Welsh Labour, unlike its English and Scottish counterparts, has been more successful in its attempts to retain its support in the areas and demographics it was winning ten or so years ago. Its support has ebbed and flowed, but Welsh Senedd elections have yet to mirror the English Johnsonian realignment of 2019.
What is key about Welsh Labour is that voters regard it as a Welsh party, and not necessarily a British one. Though Labour doesn’t own the Welsh identity, it’s not seen by voters as being in opposition to it.
The “patriotism problem” among Leave voters in Wales seems much more muted compared to that seen across the rest of Britain. Polls in the run-up to election day suggested that Labour in Wales was on course to win close to 30 per cent of those who voted Leave in 2016. This data-point is very different to the 10 per cent the party is currently forecast to win across Britain under Starmer.
As Chris Curtis from Opinium points out, the Tories in Wales haven’t succeeded in owning the Leave brand as they have in England. Leave and Ukip voters predominantly motivated by sentiments of patriotism don’t feel the need to actively oppose Welsh Labour as some voters of a similar bent do with English Labour. Welsh Labour, for a variety of reasons, with one perhaps being that the party is better associated with Welshness than English Labour is with Englishness, is not seen as big a threat to those particular votes as English Labour is.
How much does this matter? Like it or not, these are voters the Labour Party needs. One key takeaway from the local elections is that, like a badly constructed tent, Labour’s support has been sagging quite drastically in one corner. Its support needs to be broader and well-established across all corners, and retaining merely the youthful, the renting, the affluent urban and the professional is no election-winning scheme when towns such as Hartlepool have grown increasingly older and engaged more in the business of home ownership.
That “broad church” of a coalition cannot succeed by merely maximising turnout among the young and middle class; there’s not enough of them to win. Labour’s Leave problem must be allayed if it wants to govern in the 2020s.
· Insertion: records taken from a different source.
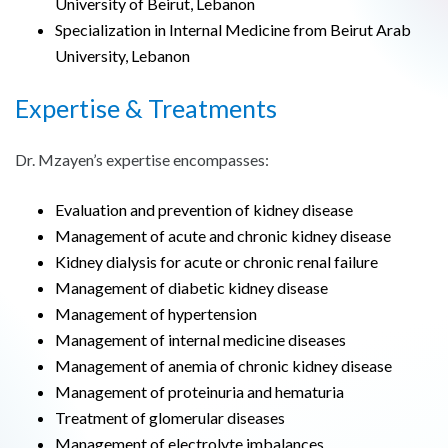
University of Beirut, Lebanon
Specialization in Internal Medicine from Beirut Arab
University, Lebanon
Expertise & Treatments
Dr. Mzayen’s expertise encompasses:
Evaluation and prevention of kidney disease
Management of acute and chronic kidney disease
Kidney dialysis for acute or chronic renal failure
Management of diabetic kidney disease
Management of hypertension
Management of internal medicine diseases
Management of anemia of chronic kidney disease
Management of proteinuria and hematuria
Treatment of glomerular diseases
Management of electrolyte imbalances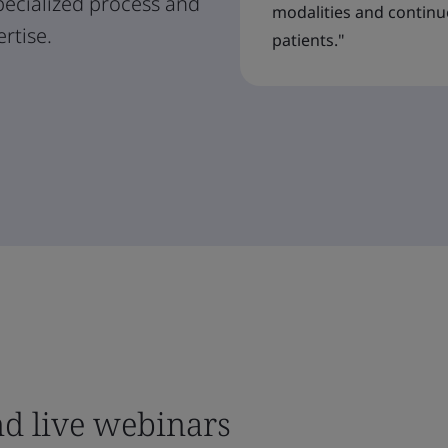
specialized process and
modalities and contin
rtise.
patients."
nd live webinars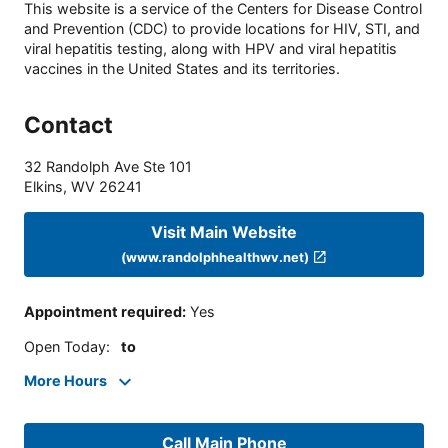
This website is a service of the Centers for Disease Control
and Prevention (CDC) to provide locations for HIV, STI, and
viral hepatitis testing, along with HPV and viral hepatitis
vaccines in the United States and its territories.
Contact
32 Randolph Ave Ste 101
Elkins
,
WV
26241
Visit Main Website
(www.randolphhealthwv.net)
Appointment required
:
Yes
Open Today
:
to
More Hours
Call Main Phone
Ukip’s Welsh base of 13 per cent in 2016 (both on the constituency and regional ballot) didn’t transfer neatly to the Conservatives in 2021. This may, true, be partly down to Drakeford’s incumbency advantage this time around. But could it be that Ukip voters occupied primarily by issues of national identity did not feel repelled or threatened by Welsh Labour, as they so often do with English Labour?
There is evidence to suggest that Labour’s success in Wales is indeed in part down to identity – but is the national party, and its commentators, ready to learn from it?